__JOB ITEM__
Reproduce word for word the stretch of the listing from the line containing "the hiring kit [4]" through the line containing "HERE'S EVERYTHING APPLE".

Rendered images with their source text
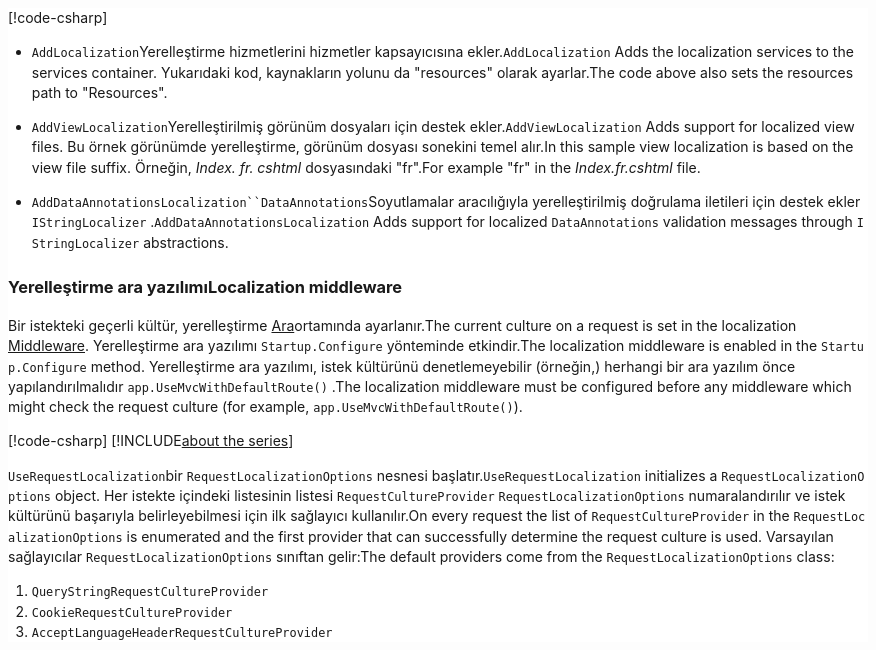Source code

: [!code-csharp[](localization/sample/3.x/Localization/Startup.cs?name=snippet1)]

* <span data-ttu-id="d4ac6-256">`AddLocalization`Yerelleştirme hizmetlerini hizmetler kapsayıcısına ekler.</span><span class="sxs-lookup"><span data-stu-id="d4ac6-256">`AddLocalization` Adds the localization services to the services container.</span></span> <span data-ttu-id="d4ac6-257">Yukarıdaki kod, kaynakların yolunu da "resources" olarak ayarlar.</span><span class="sxs-lookup"><span data-stu-id="d4ac6-257">The code above also sets the resources path to "Resources".</span></span>

* <span data-ttu-id="d4ac6-258">`AddViewLocalization`Yerelleştirilmiş görünüm dosyaları için destek ekler.</span><span class="sxs-lookup"><span data-stu-id="d4ac6-258">`AddViewLocalization` Adds support for localized view files.</span></span> <span data-ttu-id="d4ac6-259">Bu örnek görünümde yerelleştirme, görünüm dosyası sonekini temel alır.</span><span class="sxs-lookup"><span data-stu-id="d4ac6-259">In this sample view localization is based on the view file suffix.</span></span> <span data-ttu-id="d4ac6-260">Örneğin, *Index. fr. cshtml* dosyasındaki "fr".</span><span class="sxs-lookup"><span data-stu-id="d4ac6-260">For example "fr" in the *Index.fr.cshtml* file.</span></span>

* <span data-ttu-id="d4ac6-261">`AddDataAnnotationsLocalization``DataAnnotations`Soyutlamalar aracılığıyla yerelleştirilmiş doğrulama iletileri için destek ekler `IStringLocalizer` .</span><span class="sxs-lookup"><span data-stu-id="d4ac6-261">`AddDataAnnotationsLocalization` Adds support for localized `DataAnnotations` validation messages through `IStringLocalizer` abstractions.</span></span>

### <a name="localization-middleware"></a><span data-ttu-id="d4ac6-262">Yerelleştirme ara yazılımı</span><span class="sxs-lookup"><span data-stu-id="d4ac6-262">Localization middleware</span></span>

<span data-ttu-id="d4ac6-263">Bir istekteki geçerli kültür, yerelleştirme [Ara](xref:fundamentals/middleware/index)ortamında ayarlanır.</span><span class="sxs-lookup"><span data-stu-id="d4ac6-263">The current culture on a request is set in the localization [Middleware](xref:fundamentals/middleware/index).</span></span> <span data-ttu-id="d4ac6-264">Yerelleştirme ara yazılımı `Startup.Configure` yönteminde etkindir.</span><span class="sxs-lookup"><span data-stu-id="d4ac6-264">The localization middleware is enabled in the `Startup.Configure` method.</span></span> <span data-ttu-id="d4ac6-265">Yerelleştirme ara yazılımı, istek kültürünü denetlemeyebilir (örneğin,) herhangi bir ara yazılım önce yapılandırılmalıdır `app.UseMvcWithDefaultRoute()` .</span><span class="sxs-lookup"><span data-stu-id="d4ac6-265">The localization middleware must be configured before any middleware which might check the request culture (for example, `app.UseMvcWithDefaultRoute()`).</span></span>

[!code-csharp[](localization/sample/3.x/Localization/Startup.cs?name=snippet2)]
[!INCLUDE[about the series](~/includes/code-comments-loc.md)]

<span data-ttu-id="d4ac6-266">`UseRequestLocalization`bir `RequestLocalizationOptions` nesnesi başlatır.</span><span class="sxs-lookup"><span data-stu-id="d4ac6-266">`UseRequestLocalization` initializes a `RequestLocalizationOptions` object.</span></span> <span data-ttu-id="d4ac6-267">Her istekte içindeki listesinin listesi `RequestCultureProvider` `RequestLocalizationOptions` numaralandırılır ve istek kültürünü başarıyla belirleyebilmesi için ilk sağlayıcı kullanılır.</span><span class="sxs-lookup"><span data-stu-id="d4ac6-267">On every request the list of `RequestCultureProvider` in the `RequestLocalizationOptions` is enumerated and the first provider that can successfully determine the request culture is used.</span></span> <span data-ttu-id="d4ac6-268">Varsayılan sağlayıcılar `RequestLocalizationOptions` sınıftan gelir:</span><span class="sxs-lookup"><span data-stu-id="d4ac6-268">The default providers come from the `RequestLocalizationOptions` class:</span></span>

1. `QueryStringRequestCultureProvider`
2. `CookieRequestCultureProvider`
3. `AcceptLanguageHeaderRequestCultureProvider`
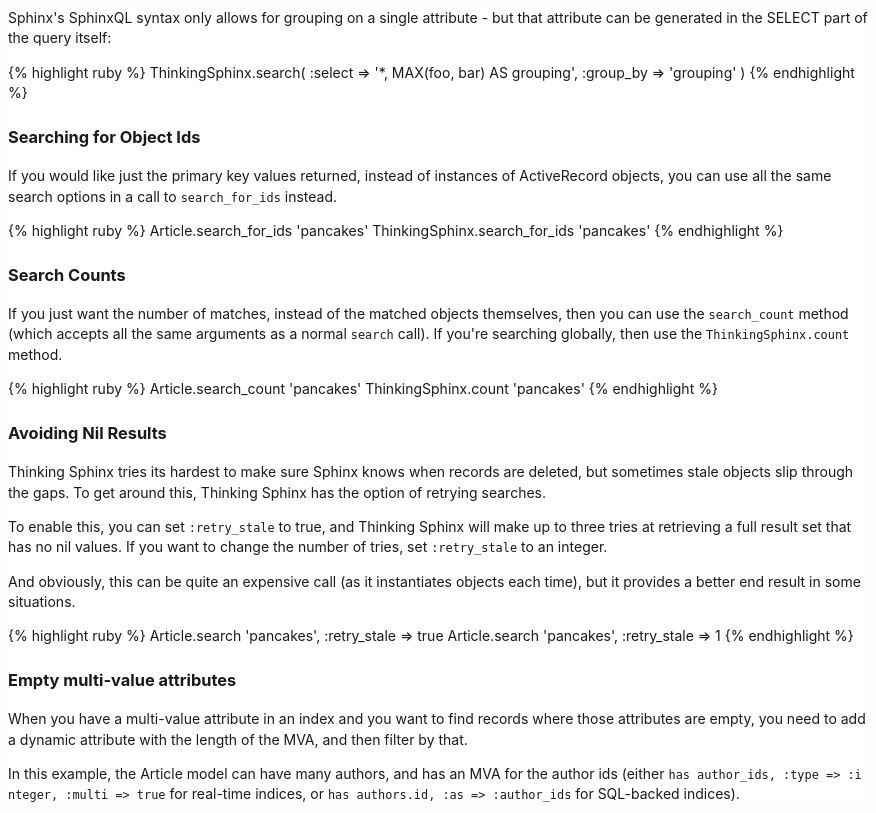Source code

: Sphinx's SphinxQL syntax only allows for grouping on a single attribute - but that attribute can be generated in the SELECT part of the query itself:

{% highlight ruby %}
ThinkingSphinx.search(
  :select   => '*, MAX(foo, bar) AS grouping',
  :group_by => 'grouping'
)
{% endhighlight %}

<h3 id="ids">Searching for Object Ids</h3>

If you would like just the primary key values returned, instead of instances of ActiveRecord objects, you can use all the same search options in a call to `search_for_ids` instead.

{% highlight ruby %}
Article.search_for_ids 'pancakes'
ThinkingSphinx.search_for_ids 'pancakes'
{% endhighlight %}

<h3 id="counts">Search Counts</h3>

If you just want the number of matches, instead of the matched objects themselves, then you can use the `search_count` method (which accepts all the same arguments as a normal `search` call). If you're searching globally, then use the `ThinkingSphinx.count` method.

{% highlight ruby %}
Article.search_count 'pancakes'
ThinkingSphinx.count 'pancakes'
{% endhighlight %}

<h3 id="nils">Avoiding Nil Results</h3>

Thinking Sphinx tries its hardest to make sure Sphinx knows when records are deleted, but sometimes stale objects slip through the gaps. To get around this, Thinking Sphinx has the option of retrying searches.

To enable this, you can set `:retry_stale` to true, and Thinking Sphinx will make up to three tries at retrieving a full result set that has no nil values. If you want to change the number of tries, set `:retry_stale` to an integer.

And obviously, this can be quite an expensive call (as it instantiates objects each time), but it provides a better end result in some situations.

{% highlight ruby %}
Article.search 'pancakes', :retry_stale => true
Article.search 'pancakes', :retry_stale => 1
{% endhighlight %}

<h3 id="zero-counts">Empty multi-value attributes</h3>

When you have a multi-value attribute in an index and you want to find records where those attributes are empty, you need to add a dynamic attribute with the length of the MVA, and then filter by that.

In this example, the Article model can have many authors, and has an MVA for the author ids (either `has author_ids, :type => :integer, :multi => true` for real-time indices, or `has authors.id, :as => :author_ids` for SQL-backed indices).

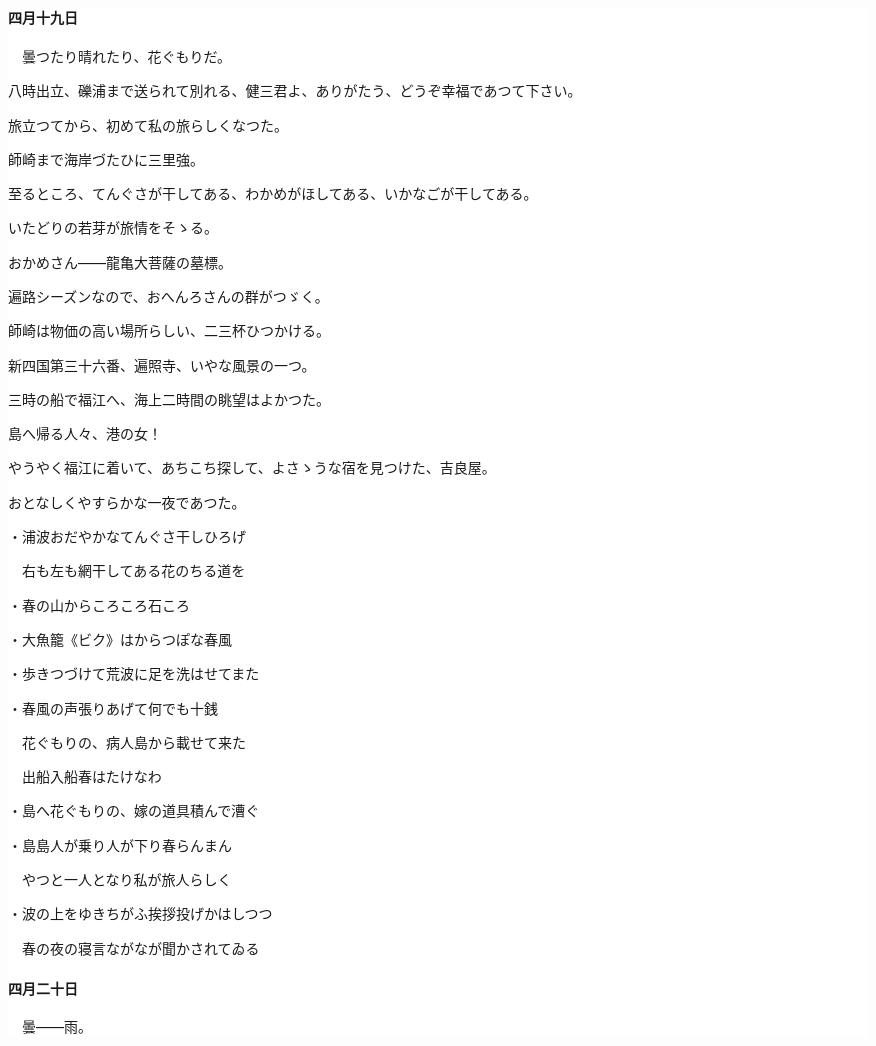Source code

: 



#### 四月十九日
　曇つたり晴れたり、花ぐもりだ。



八時出立、礫浦まで送られて別れる、健三君よ、ありがたう、どうぞ幸福であつて下さい。

旅立つてから、初めて私の旅らしくなつた。

師崎まで海岸づたひに三里強。

至るところ、てんぐさが干してある、わかめがほしてある、いかなごが干してある。

いたどりの若芽が旅情をそゝる。

おかめさん――龍亀大菩薩の墓標。

遍路シーズンなので、おへんろさんの群がつゞく。

師崎は物価の高い場所らしい、二三杯ひつかける。

新四国第三十六番、遍照寺、いやな風景の一つ。

三時の船で福江へ、海上二時間の眺望はよかつた。

島へ帰る人々、港の女！

やうやく福江に着いて、あちこち探して、よさゝうな宿を見つけた、吉良屋。

おとなしくやすらかな一夜であつた。


・浦波おだやかなてんぐさ干しひろげ

　右も左も網干してある花のちる道を

・春の山からころころ石ころ

・大魚籠《ビク》はからつぽな春風

・歩きつづけて荒波に足を洗はせてまた

・春風の声張りあげて何でも十銭

　花ぐもりの、病人島から載せて来た

　出船入船春はたけなわ

・島へ花ぐもりの、嫁の道具積んで漕ぐ

・島島人が乗り人が下り春らんまん

　やつと一人となり私が旅人らしく

・波の上をゆきちがふ挨拶投げかはしつつ

　春の夜の寝言ながなが聞かされてゐる





#### 四月二十日
　曇――雨。
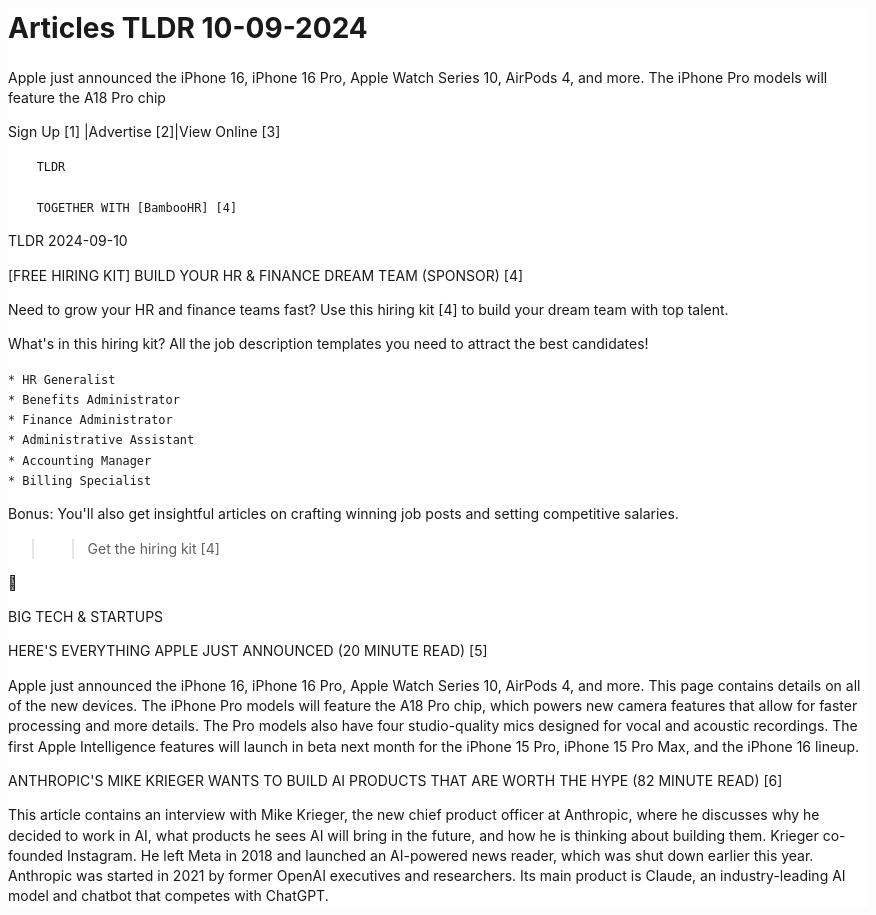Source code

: # Articles TLDR 10-09-2024

Apple just announced the iPhone 16, iPhone 16 Pro, Apple Watch Series
10, AirPods 4, and more. The iPhone Pro models will feature the A18
Pro chip  

 Sign Up [1] |Advertise [2]|View Online [3] 

		TLDR

		TOGETHER WITH [BambooHR] [4]

TLDR 2024-09-10

 [FREE HIRING KIT] BUILD YOUR HR & FINANCE DREAM TEAM (SPONSOR) [4] 

 Need to grow your HR and finance teams fast? Use this hiring kit [4]
to build your dream team with top talent.

What's in this hiring kit? All the job description templates you need
to attract the best candidates!

 	* HR Generalist
 	* Benefits Administrator
 	* Finance Administrator
 	* Administrative Assistant
 	* Accounting Manager
 	* Billing Specialist

Bonus: You'll also get insightful articles on crafting winning job
posts and setting competitive salaries.

>> Get the hiring kit [4]

📱 

BIG TECH & STARTUPS

 HERE'S EVERYTHING APPLE JUST ANNOUNCED (20 MINUTE READ) [5] 

 Apple just announced the iPhone 16, iPhone 16 Pro, Apple Watch Series
10, AirPods 4, and more. This page contains details on all of the new
devices. The iPhone Pro models will feature the A18 Pro chip, which
powers new camera features that allow for faster processing and more
details. The Pro models also have four studio-quality mics designed
for vocal and acoustic recordings. The first Apple Intelligence
features will launch in beta next month for the iPhone 15 Pro, iPhone
15 Pro Max, and the iPhone 16 lineup. 

 ANTHROPIC'S MIKE KRIEGER WANTS TO BUILD AI PRODUCTS THAT ARE WORTH
THE HYPE (82 MINUTE READ) [6] 

 This article contains an interview with Mike Krieger, the new chief
product officer at Anthropic, where he discusses why he decided to
work in AI, what products he sees AI will bring in the future, and how
he is thinking about building them. Krieger co-founded Instagram. He
left Meta in 2018 and launched an AI-powered news reader, which was
shut down earlier this year. Anthropic was started in 2021 by former
OpenAI executives and researchers. Its main product is Claude, an
industry-leading AI model and chatbot that competes with ChatGPT. 
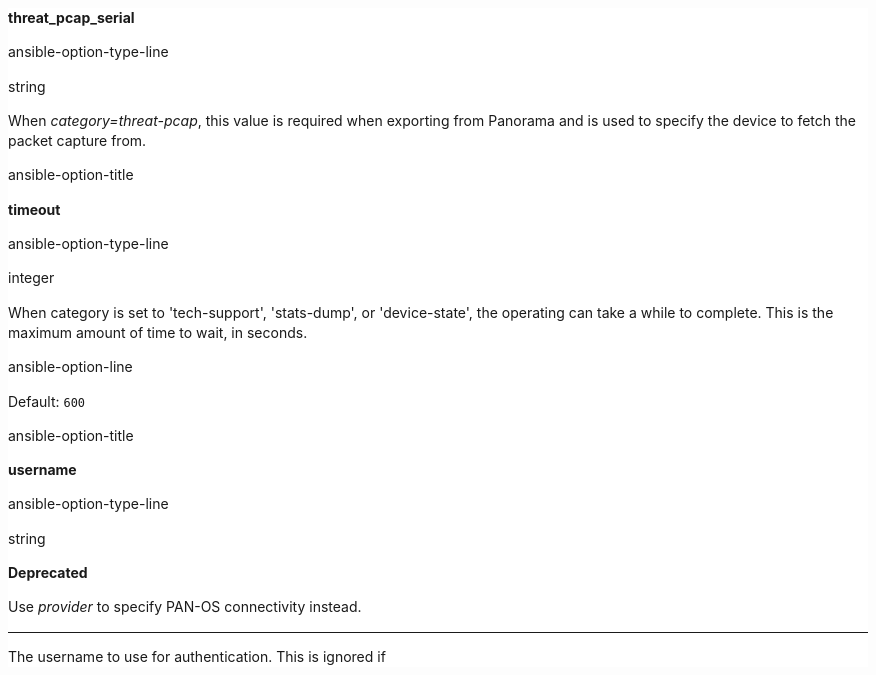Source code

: </div>
</div>
<p><strong>threat_pcap_serial</strong></p>
<a className="ansibleOptionLink" href="#parameter-threat_pcap_serial" title="Permalink to this option"></a>
<div className="rst-class">
<p>ansible-option-type-line</p>
</div>
<p><span className="ansible-option-type">string</span></p>
</div></td>
<td><div className="ansible-option-cell">
<p>When <em>category=threat-pcap</em>, this value is required when
exporting from Panorama and is used to specify the device to fetch the
packet capture from.</p>
</div></td>
</tr>
<tr className="odd">
<td><div className="ansible-option-cell">
<div className="ansibleOptionAnchor" id="parameter-timeout"></div>
<div
id="ansible_collections.paloaltonetworks.panos.panos_export_module__parameter-timeout">
<div className="rst-class">
<p>ansible-option-title</p>
</div>
</div>
<p><strong>timeout</strong></p>
<a className="ansibleOptionLink" href="#parameter-timeout" title="Permalink to this option"></a>
<div className="rst-class">
<p>ansible-option-type-line</p>
</div>
<p><span className="ansible-option-type">integer</span></p>
</div></td>
<td><div className="ansible-option-cell">
<p>When category is set to 'tech-support', 'stats-dump', or
'device-state', the operating can take a while to complete. This is the
maximum amount of time to wait, in seconds.</p>
<div className="rst-class">
<p>ansible-option-line</p>
</div>
<p><span className="ansible-option-default-bold">Default:</span> <code
className="interpreted-text" role="ansible-option-default">600</code></p>
</div></td>
</tr>
<tr className="even">
<td><div className="ansible-option-cell">
<div className="ansibleOptionAnchor" id="parameter-username"></div>
<div
id="ansible_collections.paloaltonetworks.panos.panos_export_module__parameter-username">
<div className="rst-class">
<p>ansible-option-title</p>
</div>
</div>
<p><strong>username</strong></p>
<a className="ansibleOptionLink" href="#parameter-username" title="Permalink to this option"></a>
<div className="rst-class">
<p>ansible-option-type-line</p>
</div>
<p><span className="ansible-option-type">string</span></p>
</div></td>
<td><div className="ansible-option-cell">
<p><strong>Deprecated</strong></p>
<p>Use <em>provider</em> to specify PAN-OS connectivity instead.</p>
<hr/>
<p>The username to use for authentication. This is ignored if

__SOLUTION FOR THIS TASK__
>> Get the hiring kit [4]

📱 

BIG TECH & STARTUPS

 HERE'S EVERYTHING APPLE JUST ANNOUNCED (20 MINUTE READ) [5] 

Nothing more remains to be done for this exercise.